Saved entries
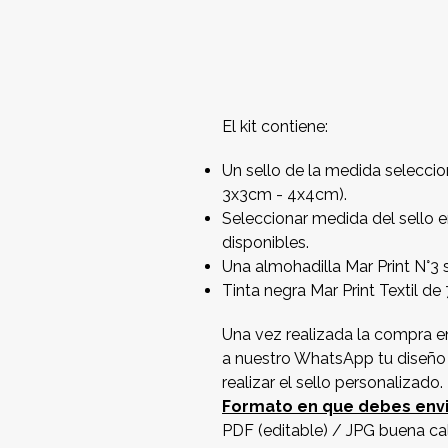
El kit contiene:
Un sello de la medida selecci
3x3cm - 4x4cm).
Seleccionar medida del sello e
disponibles.
Una almohadilla Mar Print N°3 s
Tinta negra Mar Print Textil de
Una vez realizada la compra e
a nuestro WhatsApp tu diseño
realizar el sello personalizado.
Formato en que debes envi
PDF (editable) / JPG buena ca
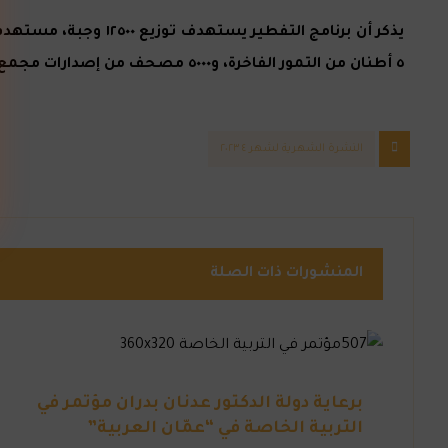
يذكر أن برنامج التف
٥ أطنان من التمور الفاخرة، و٥٠٠٠ مصحف من إصدارات مجمع الملك فهد لطباعة المصحف الشريف بالمدينة المنورة.
النشرة الشهرية لشهر ٤ ٢٠٢٣
المنشورات ذات الصلة
برعاية دولة الدكتور عدنان بدران مؤتمر في
التربية الخاصة في “عمّان العربية”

**What is needed**
Output every line of the listing above without any change, and leave the pictures out.

**Output of the exercise**
El kit contiene:
Un sello de la medida selecci
3x3cm - 4x4cm).
Seleccionar medida del sello e
disponibles.
Una almohadilla Mar Print N°3 s
Tinta negra Mar Print Textil de
Una vez realizada la compra e
a nuestro WhatsApp tu diseño
realizar el sello personalizado.
Formato en que debes envi
PDF (editable) / JPG buena ca
يذكر أن برنامج التف
٥ أطنان من التمور الفاخرة، و٥٠٠٠ مصحف من إصدارات مجمع الملك فهد لطباعة المصحف الشريف بالمدينة المنورة.
النشرة الشهرية لشهر ٤ ٢٠٢٣
المنشورات ذات الصلة
برعاية دولة الدكتور عدنان بدران مؤتمر في
التربية الخاصة في “عمّان العربية”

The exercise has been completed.